Bilgen ilk olarak Ali Ahmet Said İsbir konusunda tam bir bombaya imza atıyor. Ali Ahmet Sait İsbir kim? Şair Adonis. Şiirlerini bir kısmı Türkçe’ye çevrilmiş, adı Nobel edebiyat ödülü için geçmiş, dünyaca ünlü Suriyeli şair. Ama Adonis’in bir kusuru var: Adonis Alevi. Yılmaz Bilgen’e göre bu da onu suçlu yapıyor.

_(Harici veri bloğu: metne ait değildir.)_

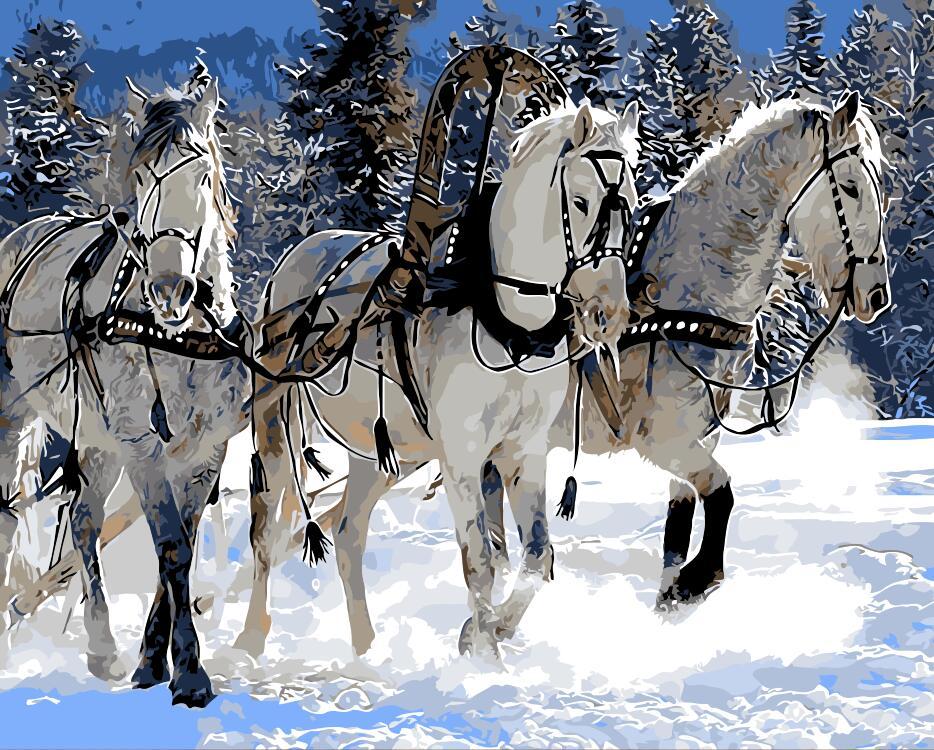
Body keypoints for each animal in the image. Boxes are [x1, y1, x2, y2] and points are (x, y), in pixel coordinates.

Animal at [0, 69, 257, 707]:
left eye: (203, 173)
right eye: (141, 175)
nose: (169, 287)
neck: (178, 336)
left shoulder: (203, 449)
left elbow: (181, 544)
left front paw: (151, 659)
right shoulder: (143, 444)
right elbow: (170, 546)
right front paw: (188, 672)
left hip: (97, 437)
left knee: (84, 522)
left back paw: (100, 646)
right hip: (15, 414)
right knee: (10, 514)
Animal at [236, 98, 642, 660]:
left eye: (633, 203)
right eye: (580, 201)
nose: (609, 312)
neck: (506, 320)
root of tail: (297, 254)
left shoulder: (524, 450)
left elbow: (538, 555)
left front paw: (492, 629)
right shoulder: (463, 454)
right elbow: (481, 561)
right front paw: (484, 654)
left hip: (383, 452)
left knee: (348, 534)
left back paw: (367, 648)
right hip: (277, 421)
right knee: (266, 529)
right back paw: (251, 637)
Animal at [482, 92, 892, 606]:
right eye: (852, 187)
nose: (876, 294)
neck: (688, 297)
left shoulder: (698, 438)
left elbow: (678, 525)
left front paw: (672, 593)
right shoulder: (664, 440)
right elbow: (721, 492)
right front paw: (700, 578)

“Adonis Esad’ı yöneten, ve hatta BAAS’ın üstünde bir konuma sahip ‘Meclis-i Milli’ üyesi olarak Esad’ın akıl hocalığını yapıyor.” Semir Hafız, Yılmaz Bilgen’in hayal sınırını ötelere taşıyor ve Esad’ın bu meclise rağmen karar alamayacağını söylüyor.

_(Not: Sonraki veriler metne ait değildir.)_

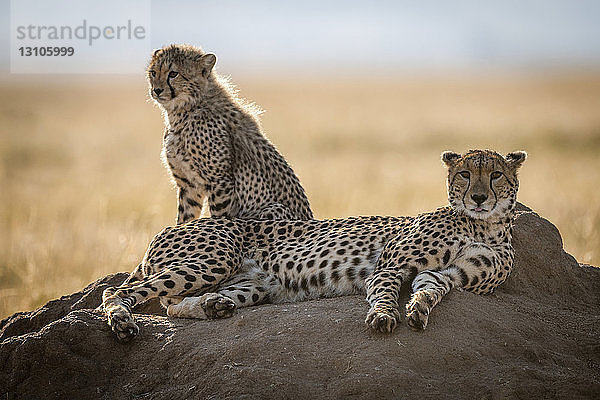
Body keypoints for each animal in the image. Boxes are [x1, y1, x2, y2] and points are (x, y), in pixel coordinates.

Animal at [102, 150, 524, 340]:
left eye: (496, 175)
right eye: (465, 174)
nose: (479, 198)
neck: (484, 225)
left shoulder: (447, 275)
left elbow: (429, 289)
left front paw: (418, 310)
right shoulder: (390, 264)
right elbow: (385, 292)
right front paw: (383, 317)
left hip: (254, 284)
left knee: (175, 304)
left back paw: (213, 306)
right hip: (214, 258)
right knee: (122, 292)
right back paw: (122, 321)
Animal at [147, 45, 312, 225]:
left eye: (173, 73)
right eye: (153, 72)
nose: (157, 90)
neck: (184, 110)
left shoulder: (220, 182)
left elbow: (219, 216)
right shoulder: (189, 185)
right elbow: (184, 218)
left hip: (274, 208)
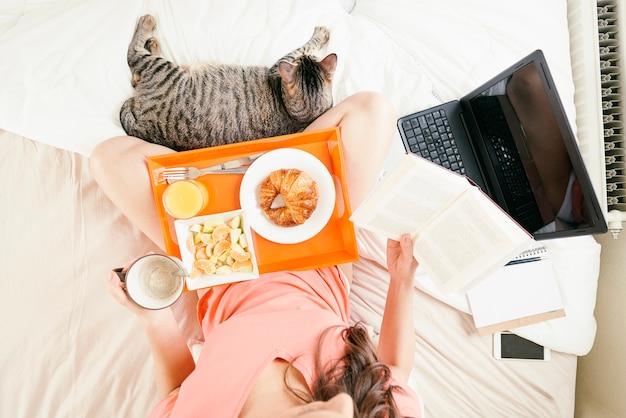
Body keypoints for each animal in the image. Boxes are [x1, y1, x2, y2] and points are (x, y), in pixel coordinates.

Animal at [118, 15, 336, 152]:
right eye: (314, 60)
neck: (294, 116)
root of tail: (141, 125)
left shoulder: (281, 65)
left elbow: (304, 47)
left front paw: (320, 36)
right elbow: (303, 48)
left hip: (160, 68)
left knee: (133, 53)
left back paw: (147, 26)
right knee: (135, 66)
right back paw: (152, 42)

Düşünün, 11 yıldır dünyanın bütün devleri ile savaşan bir devlet başkanı “Alevi meclisi” tarafından yönetiliyor.

Türkiye’de Suriyelilerin zenci olduğunu, Suriye’de otomobil olmadığını sananlar vardı bir zamanlar. Hala var mı bilmiyorum. Şam’da bulunduğum zamanlarda en yetkili ağızlarımızdan birinden şunu duymuşluğum vardır: Esad’ı 12 kişilik bir Alevi şeyhleri kurulu yönetiyor! 12 sayısının “gizemi” bir yana itiraz etmeye kalktığımda anladım ki 40 alim yenilebilir ama bir cahil yenilemez.

Yılmaz Bilgen aynı geleneği sürdürmüş ve Adonis’i Esad’ın akıl hocası yapmış. Oysa Adonis ilerlemiş yaşı nedeni ile kendini ancak idare edebiliyor.

Bu arada Aleviler arasında Haydari – Kelazi kolları, bunlar arasında yaşanan “rekabet” gibi konulara da giriş yapmış.

Biliyormuş gibi yaptığı konular bunlarla sınırlı değil. Meşhur King – Crane raporuna da giriş yapmış. Belli ki Semir Hamza da konuyu bilmiyor. King – Crane raporu hangi koşullarda ortaya çıktı, hangi maddeleri içeriyordu, hangi devletler tarafından desteklendi, uygulamaya konulabildi mi gibi soruların cevabını bilmeden “tarih bilgilerini” ortaya koymuşlar. Komik olan Semir Hamza King – Crane’den bahsedince Yılmaz Bilgen’in meseleyi biliyormuş gibi cümle kurmuş olması.

Bu arada modaya uygun “Siyonizm vs” dediğiniz zaman ikilinin plan sandıkları ama aslında bir rapor olan çalışmanın ruhuna tamamen aykırı bir sonuca ulaşmakla kalmıyor, okuyucunun “işin ucunda Büyük İsrail var” diye düşünmesini sağlayarak okuyucuyu heyecanlandırıyorsunuz. Bir de İran’ı bununla da yetinmeyip PKK’yı habere eklediniz mi komplo teoriniz tamamlanıyor! Gözler FETÖ’yü arıyor doğal olarak, unutmuş olabilirler.1

Bu haber üzerine çakma Suriye kanalı yayın yapıyor ve Yılmaz Bilgen ile Semir Salha’yı konuk alıyor. Semir Salha “bu haberdeki ifadelerin izaha muhtaç olduğunu” ifade edince Yılmaz Bilgen haberdeki saçmalıkları ortaya çıkaran bu haklı eleştiriye cevap vermek yerine işi “Erdoğan 2023’te kaybederse ne olacak biliyor musunuz”a getiriyor.2

Suriye meselesi başladığı günden bu yana medyanın bir önemli bir bölümü kimi zaman cehaletten, kimi zaman bilerek yüzlerce yalan habere imza attı. Hala aynı heyecanla çalışanlar varmış demek ki. “Esad – Erdoğan görüşmesi olası” cümlesi dışında haber yönü olmayan bu gibi iddialar okuyucuyu yanıltmaktan başka işe yaramıyor. Alemi cahil zanneden Yılmaz Bilgen gibi “gazeteciler” ile Türkiye gibi “gazeteler” prim yapmaya devam ediyor.